§ DATASET CONTENT:
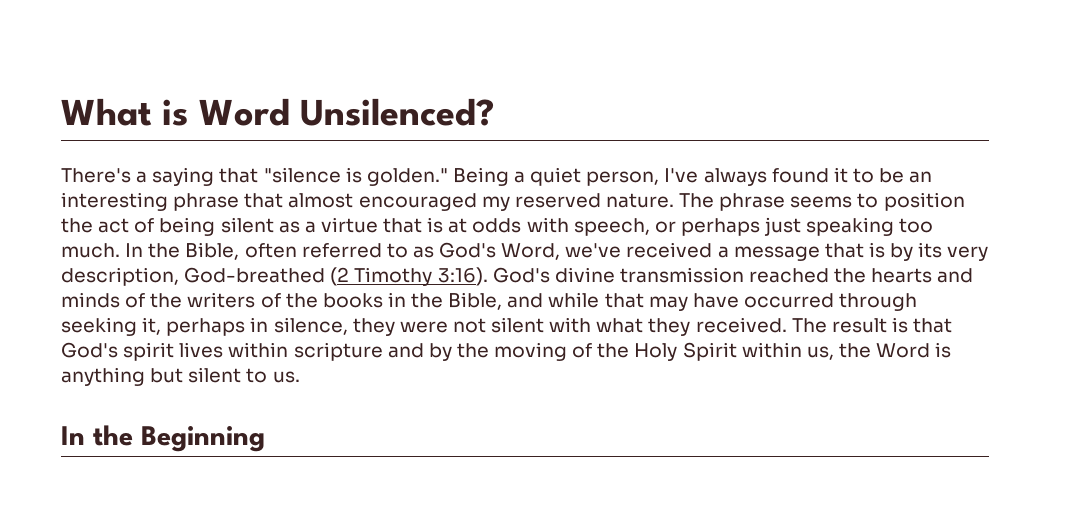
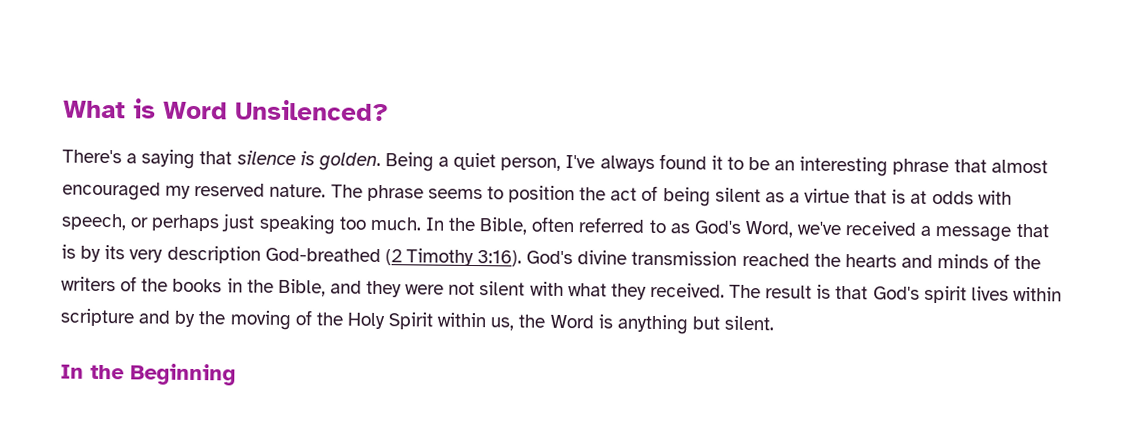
[263,167,448,186] "silence is golden." -> [236,150,381,172] silence is golden.
[61,267,179,286] description, -> [166,245,261,264] description
[548,292,918,311] [61,317,348,336] while that may have occurred through seeking it, perhaps in silence, -> (362, 287) none
[188,367,300,383] silent to us. -> [724,315,775,331] silent.

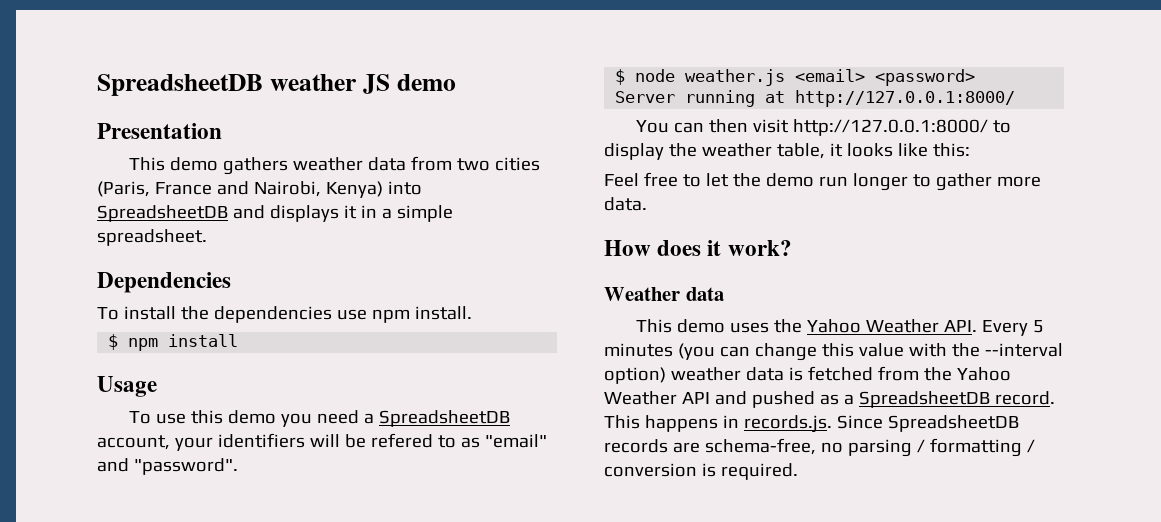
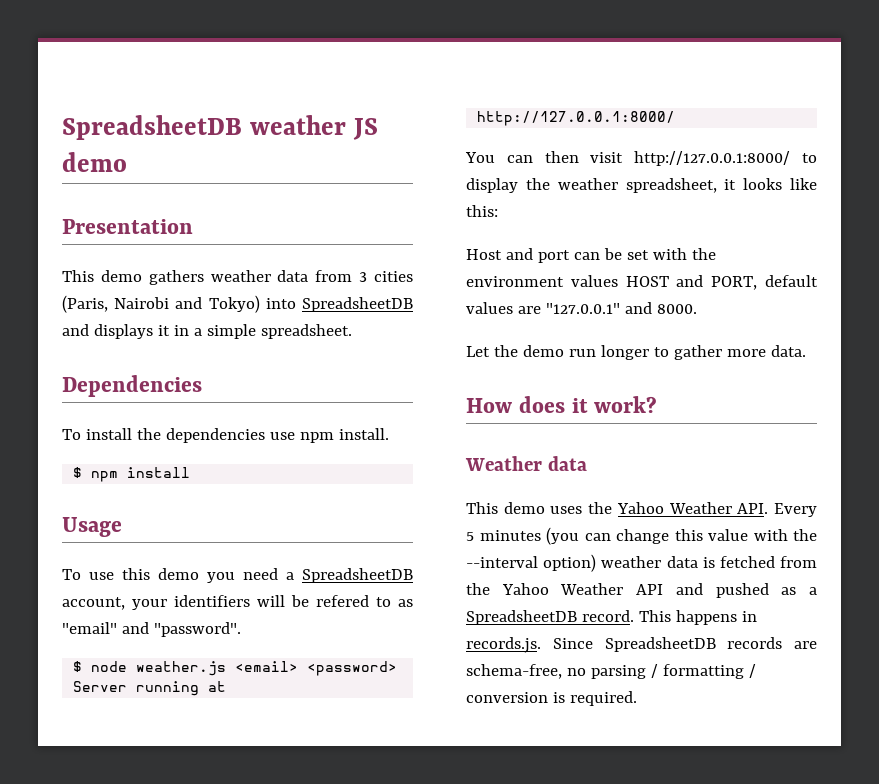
[456,158,490,171] two -> [359,272,368,282] 3
[154,181,383,198] France and Nairobi, Kenya) -> [114,295,260,313] Nairobi and Tokyo)
[776,143,825,159] table, -> [625,178,717,193] spreadsheet,
[604,172,729,187] Feel free to let -> [466,248,716,263] [466,275,818,290] [466,302,697,314] [466,346,490,357] Host and port can be set with the environment values HOST and PORT, default values are "127.0.0.1" and 8000. // Let

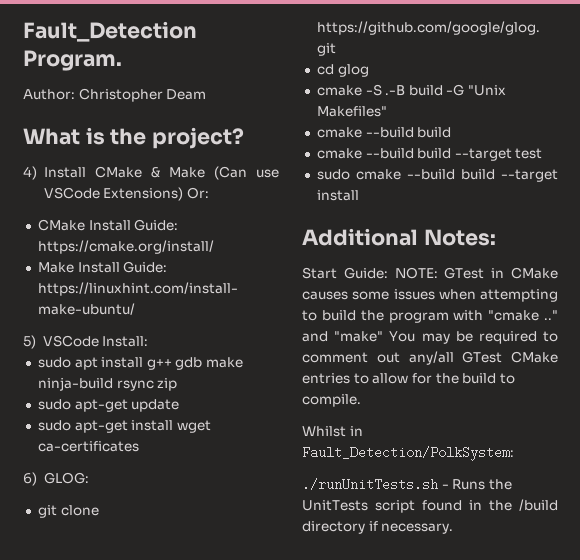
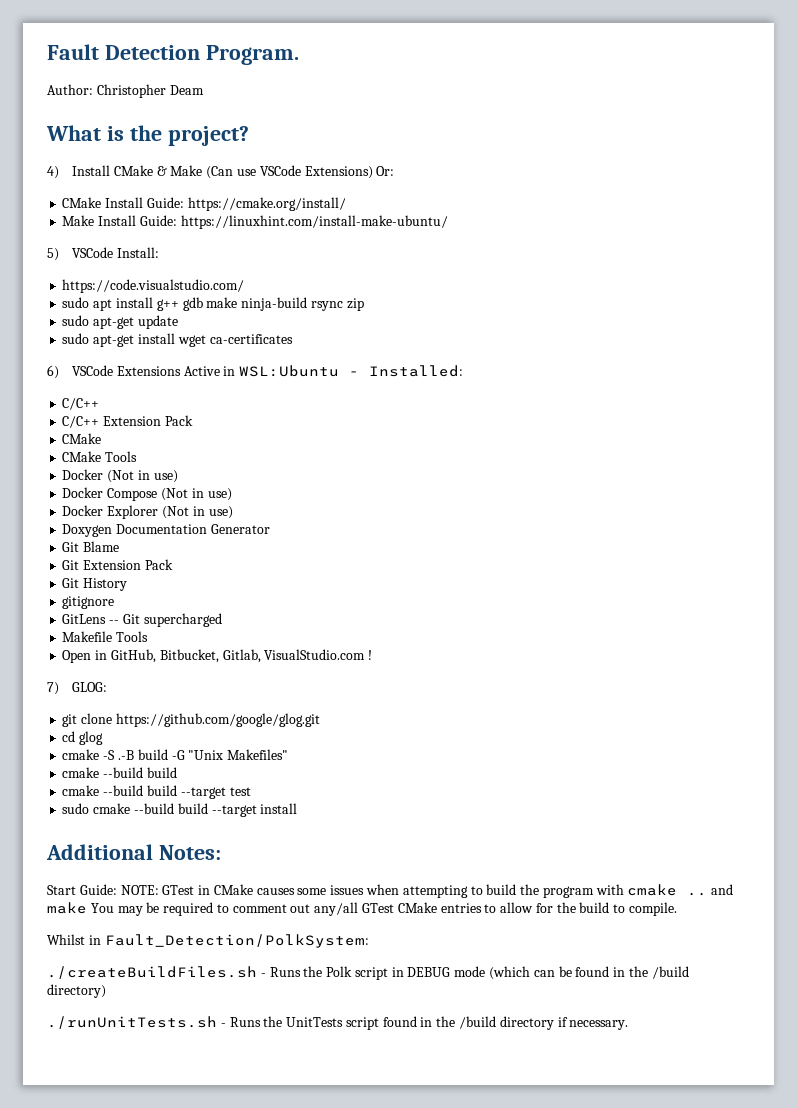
[23,21,197,42] Fault_Detection -> [47,44,200,60] Fault Detection
(149, 341) none -> [62,279,245,293] // https://code.visualstudio.com/
(37, 479) none -> [72,365,464,377] [62,398,100,410] [62,415,193,428] [62,433,102,444] [62,451,138,462] [62,469,178,483] [62,487,232,501] [62,505,233,519] [62,524,270,537] [62,541,120,552] [62,559,173,570] [62,578,128,591] [62,596,115,609] [62,613,222,627] [62,631,149,642] [62,649,373,663] [47,682,59,695] VSCode Extensions Active in WSL:Ubuntu - Installed: // C/C++ // C/C++ Extension Pack // CMake // CMake Tools // Docker (Not in use) // Docker Compose (Not in use) // Docker Explorer (Not in use) // Doxygen Documentation Generator // Git Blame // Git Extension Pack // Git History // gitignore // GitLens -- Git supercharged // Makefile Tools // Open in GitHub, Bitbucket, Gitlab, VisualStudio.com ! // 7)
[488,310,558,321] [302,331,384,342] "cmake .." and "make" -> [627,884,734,896] [47,902,87,914] cmake .. and make
(514, 453) none -> [47,966,689,980] [47,984,106,998] // ./createBuildFiles.sh - Runs the Polk script in DEBUG mode (which can be found in the /build directory)

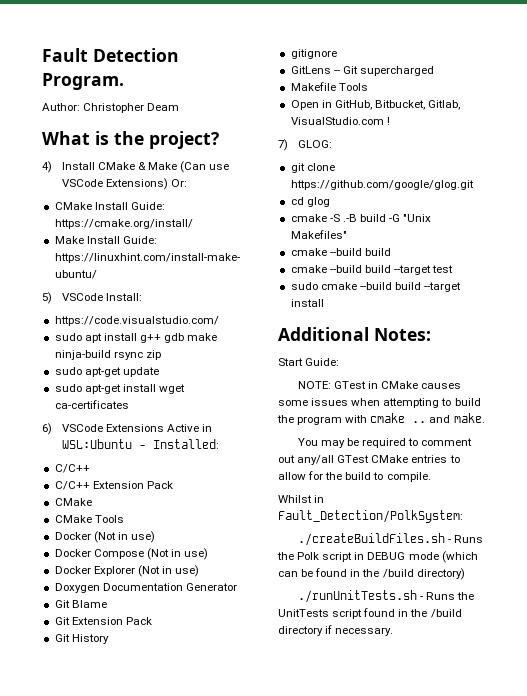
(117, 889) none -> (340, 362) //
[47,902,87,914] make -> [453,413,485,423] make. //

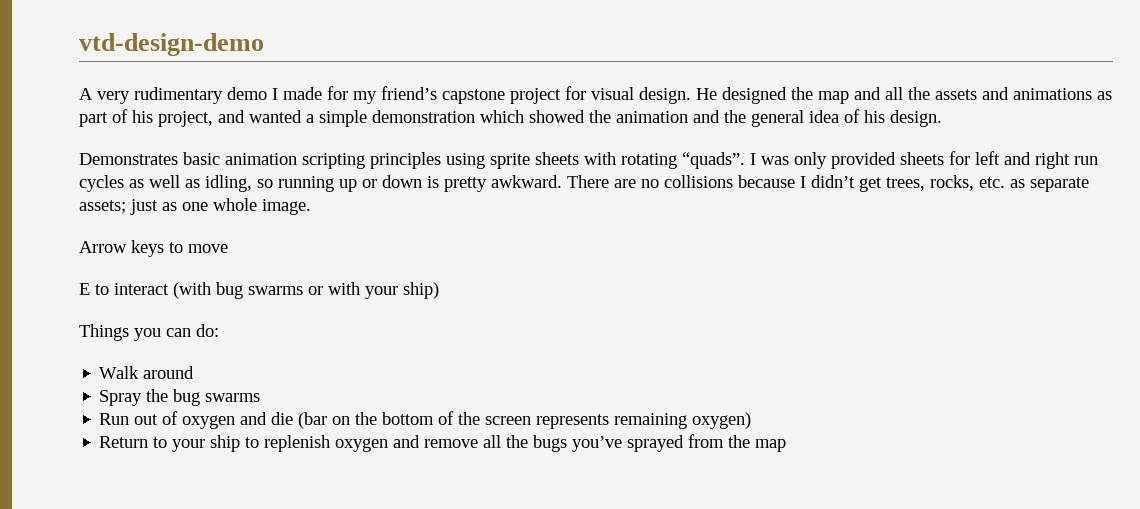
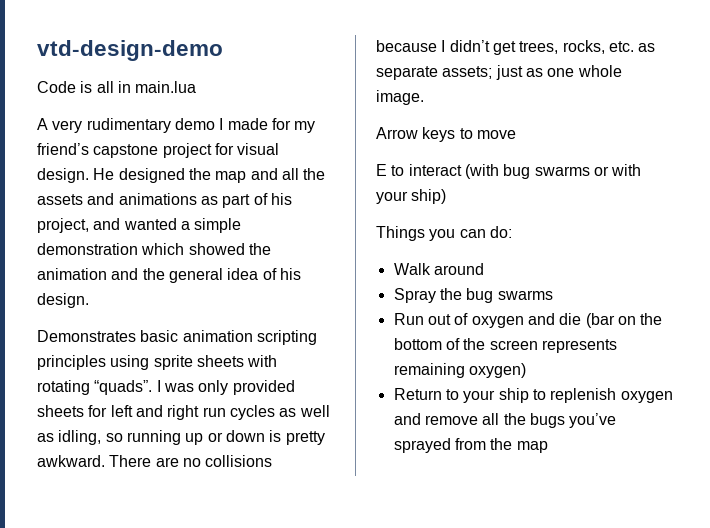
(264, 44) none -> [37,81,197,93] // Code is all in main.lua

§ DESCRIPTION OF THE TASK:
Where in the entries above does the word "none" appear? Copy each line that has it.

§ RESPONSE BELOW:
[548,292,918,311] [61,317,348,336] while that may have occurred through seeking it, perhaps in silence, -> (362, 287) none
(149, 341) none -> [62,279,245,293] // https://code.visualstudio.com/
(37, 479) none -> [72,365,464,377] [62,398,100,410] [62,415,193,428] [62,433,102,444] [62,451,138,462] [62,469,178,483] [62,487,232,501] [62,505,233,519] [62,524,270,537] [62,541,120,552] [62,559,173,570] [62,578,128,591] [62,596,115,609] [62,613,222,627] [62,631,149,642] [62,649,373,663] [47,682,59,695] VSCode Extensions Active in WSL:Ubuntu - Installed: // C/C++ // C/C++ Extension Pack // CMake // CMake Tools // Docker (Not in use) // Docker Compose (Not in use) // Docker Explorer (Not in use) // Doxygen Documentation Generator // Git Blame // Git Extension Pack // Git History // gitignore // GitLens -- Git supercharged // Makefile Tools // Open in GitHub, Bitbucket, Gitlab, VisualStudio.com ! // 7)
(514, 453) none -> [47,966,689,980] [47,984,106,998] // ./createBuildFiles.sh - Runs the Polk script in DEBUG mode (which can be found in the /build directory)
(117, 889) none -> (340, 362) //
(264, 44) none -> [37,81,197,93] // Code is all in main.lua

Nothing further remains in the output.